Real-life experience of ledipasvir and sofosbuvir for HCV infected Korean patients: a multicenter cohort study
- Lee SK1,2
- Lee SW2,3
- Lee HL2,3
- Kim HY2,3
- Kim CW2,4
- Song DS2,5
- Chang UI2,5
- Yang JM2,5
- Yoo SH1,2
- Kwon JH1,2
- Nam SW1,2
- Kim SH2,6
- Song MJ2,6
- Lee J2,7
- Yang H2,7
- Bae SH2,7
- Han JW2,8
- Nam H2,4
- Sung PS2,8
- Jang JW2,8
- Choi JY2,8
- Yoon SK2,8
- Affiliations
-
- 1Division of Hepatology, Department of Internal Medicine, Incheon St. Mary’s Hospital, College of Medicine, The Catholic University of Korea, Seoul, Korea
- 2The Catholic University Liver Research Center, College of Medicine, The Catholic University of Korea, Seoul, Korea
- 3Division of Hepatology, Department of Internal Medicine, Bucheon St. Mary’s Hospital, College of Medicine, The Catholic University of Korea, Bucheon, Korea
- 4Division of Hepatology, Department of Internal Medicine, Uijeongbu St. Mary’s Hospital, College of Medicine, The Catholic University of Korea, Uijeongbu, Korea
- 5Division of Hepatology, Department of Internal Medicine, St. Vincent’s Hospital, College of Medicine, The Catholic University of Korea, Suwon, Korea
- 6Division of Hepatology, Department of Internal Medicine, Daejeon St. Mary’s Hospital, College of Medicine, The Catholic University of Korea, Daejeon, Korea
- 7Division of Hepatology, Department of Internal Medicine, Eunpyeong St.
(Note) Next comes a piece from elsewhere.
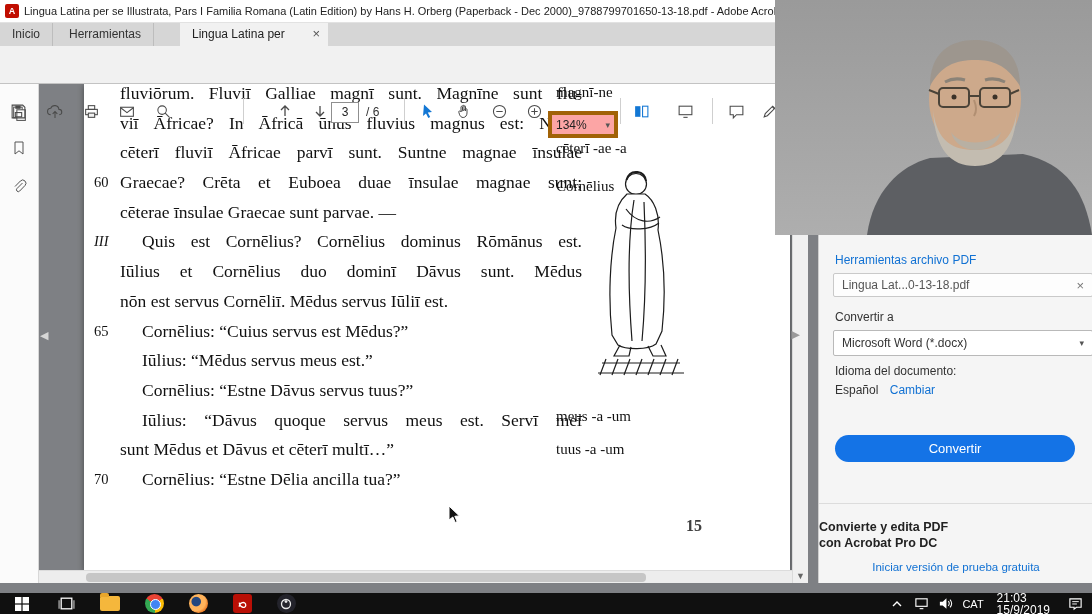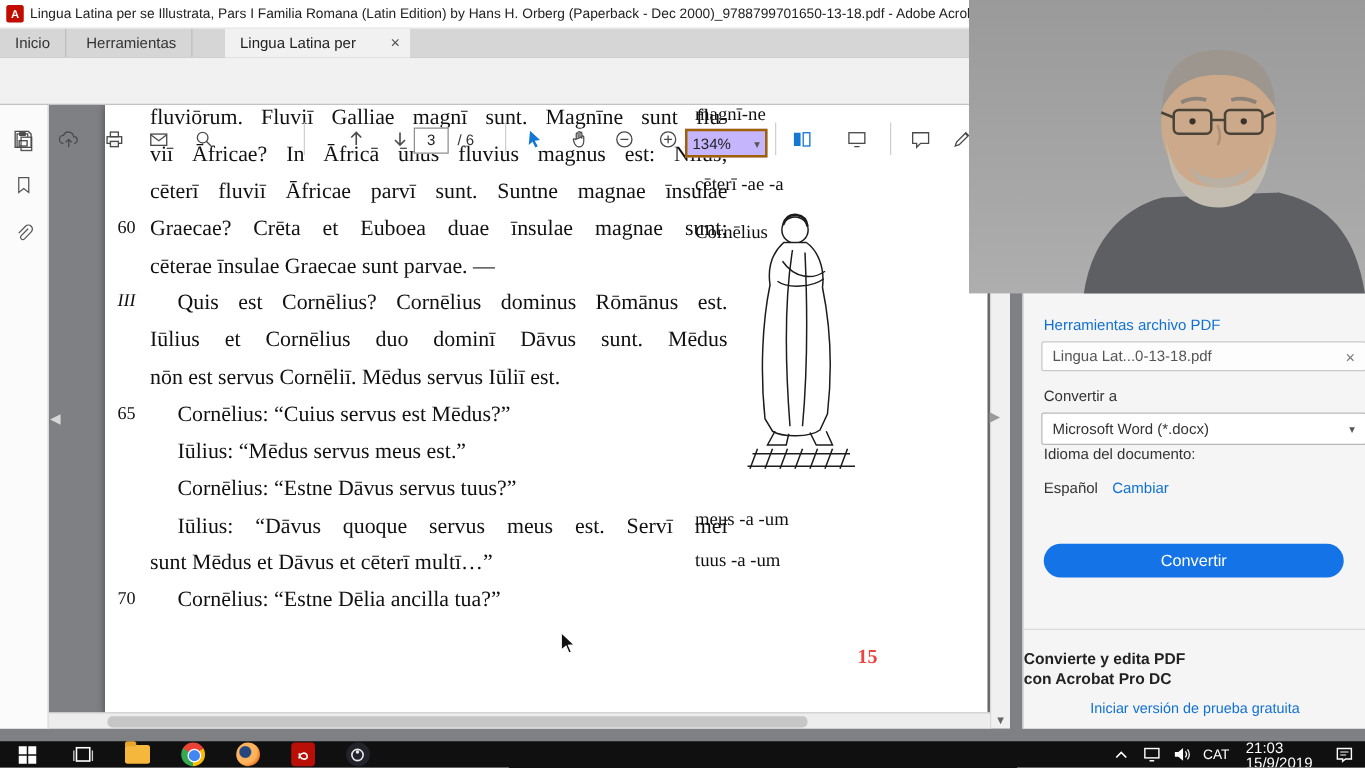"134%" .zoombox { background: #c4b5fd -> #fca5a5; border: 2px solid #a16207 -> 4px solid #a16207; top: 57px -> 65px }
Mary’s Hospital, College of Medicine, The Catholic University of Korea, Seoul, Korea
- 8Division of Hepatology, Department of Internal Medicine, Seoul St. Mary’s Hospital, College of Medicine, The Catholic University of Korea, Seoul, Korea
Abstract
- Background/Aims
To evaluate the efficacy and safety of ledipasvir/sofosbuvir (LDV/SOF) therapy in hepatitis C virus (HCV)-infected Korean patients in a real clinical setting.
Methods
A total of 273 patients who received LDV/SOF therapy between May 2016 and February 2021 were consecutively enrolled and analyzed. A per-protocol analysis was performed to evaluate the virologic response.
Results
Seventy-five percent were infected with genotype 1, and 25% were infected with genotype 2. A hundred eightyone (66.3%) patients had chronic hepatitis, 74 (27.1%) had compensated cirrhosis, eight (2.9%) had decompensated cirrhosis, and 10 (3.7%) had undergone liver transplantation. Undetectable HCV RNA at week 4 was achieved in 90.2% (231/256) of patients, 99.2% (250/252) achieved the end of treatment response, and 98.1% (202/206) achieved sustained virologic response at 12 weeks post-treatment (SVR12). According to liver function, the SVR12 rates were 99.3% (135/136) in chronic hepatitis, 96.4% (53/55) in compensated cirrhosis, and 100% (6/6) in decompensated cirrhosis. The SVR12 rates according to the genotype were 98.2% (167/170) for genotype 1 and 97.2% (35/36) for genotype 2. An 8-week LDV/SOF treatment in treatment-naïve chronic hepatitis patients with HCV RNA < 6,000,000 IU/mL at baseline resulted in 100% (23/23) SVR12 rates. Overall, LDV/SOF was tolerated well, with a 0.7% (2/273) discontinuation rate due to adverse events that were unrelated to LDV/SOF.
Conclusions
LDV/SOF is effective and safe for treating HCV-infected Korean patients with high SVR12 rates.